Liz Thomson, 35, Vietnamese-American:

"From 22 to 30 there was this whole span of reconciling and integrating my multiple identities."

"I'm interim director for University of Illinois' Gender and Sexuality Center and have identified as bisexual since college in the mid-90's. Even before I knew the term, I knew that I didn't only like men.

"My initial awareness of difference definitely came from being adopted by two white parents, which began my racial identity. In college, I explored what it meant to be Asian American in a predominantly white space. Then, about sophomore year, my sexual orientation identity developed. I found myself attracted to a woman even though I'd dated men for high school and college. Being bisexual, means retaining and honoring that feeling of love. After college, it was about putting all my identities together—bisexual, Asian American, adopted, female.

"Our identities develop differently at different times and ways. Right now, I'm bringing all my multiple identities together. I don't think my identities were meant to be cohesive all at once, which is something I wish someone had told me earlier."

Moises Villada, 26, Mexican-American:

"I'm gay, yes, but do I fit the model of mainstream gay America? Physically, it looks very different."

"There's definitely this sense within Mexican culture of the male being uber-masculine and the ideas of machismo being so powerful and even overwhelming to the point where to be a man means to be straight and to be the head of a household.

"My experience was a little different because I never felt that my dad was overtly homophobic or closed-minded.
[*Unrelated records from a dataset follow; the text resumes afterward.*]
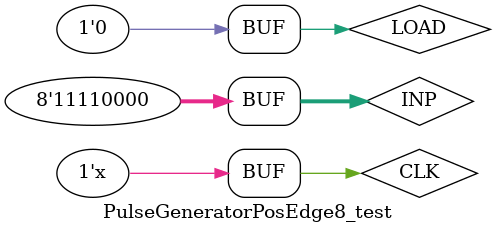
<source format=v>

`timescale 1ns / 1ps

module SRLatchWithoutEnable_test();
    reg S;
    reg R;
    
    wire Q;
    wire Qneg;
    
    SRLatchWithoutEnable uut(S, R, Q, Qneg);
    
    initial begin
        S = 0; R = 0; #25;
        S = 1; R = 0; #25;
        S = 0; R = 1; #25;
        S = 1; R = 1; #25;
    end
endmodule

module SRLatchWithEnable_test();
    reg S;
    reg R;
    reg Enable;
    
    wire Q;
    wire Qneg;
    
    SRLatchWithEnable uut(S, R, Enable, Q, Qneg);
    
    initial begin
        S = 0; R = 0; Enable = 0; #25;
        S = 0; R = 0; Enable = 1; #25;
        S = 1; R = 0; Enable = 0; #25;
        S = 1; R = 0; Enable = 1; #25;
        S = 0; R = 1; Enable = 0; #25;
        S = 0; R = 1; Enable = 1; #25;
        S = 1; R = 1; Enable = 0; #25;
        S = 1; R = 1; Enable = 1; #25;
    end
endmodule

module DFlipFlopPosEdge_test();
    reg D;
    reg CLK;
    
    wire Q;
    wire Qneg;
    
    DFlipFlopPosEdge uut(D, CLK, Q, Qneg);
    
    initial begin
        CLK = 0; #5;
        D = 0; #5;
        CLK = 1; #5;
        D = 1; #5;
        CLK = 0; # 5;
        CLK = 1; #5;
    end
endmodule

module JKFlipFlopPosEdge_test();
    reg J;
    reg K;
    reg CLK;
    
    wire Q;
    wire Qneg;
    
    JKFlipFlopPosEdge uut(J, K, CLK, Q, Qneg);
    
    initial begin
        CLK = 0; #1;
        J = 0; K = 0; #5;
        J = 1; K = 0; #5;
        J = 0; K = 1; #5;
        J = 1; K = 1; #5;
    end
    
    always begin
        CLK = ~CLK; #2;
    end
endmodule

module AsyncUpCounterPosEdge4_test();
    reg CLK;
            
    wire Q0;
    wire Q1;
    wire Q2;
    wire Q3;
    
    assign Q0 = 0;
    assign Q1 = 0;
    assign Q2 = 0;
    assign Q3 = 0;
    
    AsyncUpCounterPosEdge4 uut(.CLK(CLK), .Q0(Q0), .Q1(Q1), .Q2(Q2), .Q3(Q3));
    
    initial begin
        CLK = 0; #5;
    end
    
    always begin
        CLK = ~CLK; #15;
    end
endmodule

module SyncUpCounterPosEdge4_test();
    reg CLK;
            
    wire Q0;
    wire Q1;
    wire Q2;
    wire Q3;
    
    assign Q0 = 0;
    assign Q1 = 0;
    assign Q2 = 0;
    assign Q3 = 0;
    
    SyncUpCounterPosEdge4 uut(.CLK(CLK), .Q0(Q0), .Q1(Q1), .Q2(Q2), .Q3(Q3));
    
    initial begin
        CLK = 0; #5;
    end
    
    always begin
        CLK = ~CLK; #15;
    end
endmodule

module PulseGeneratorPosEdge8_test();
    reg[7:0] INP;
    reg CLK;
    reg LOAD;
    
    wire Q;
    
    PulseGeneratorPosEdge8 uut(INP, CLK, LOAD, Q);
    
    initial begin
        CLK = 0; #5;
        INP <= 8'b11110000; #5;
        LOAD = 1; #5;
        LOAD = 0; #20;
    end
    
    always begin
        CLK = ~CLK; #100;
    end
endmodule
</source>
My parents were very open and very receptive to different people so I never got that strong sense of masculinity when I was growing up but it's apparent in soap operas, television and that sort of thing.

"Growing up I had to be in a Latino environment and speak Spanish and then also be in an American environment and speak all English and I was able to see how the two worlds are very different and very contrasted. Being gay in the American identity, it seemed like it was very open, and then in the Latino identity you had to be very quiet. I felt like I was more oppressed in a Latino context than in an American context.

"I didn't realize I had all these identities until I got older and realized that there are pockets of division between all of us in all these ways."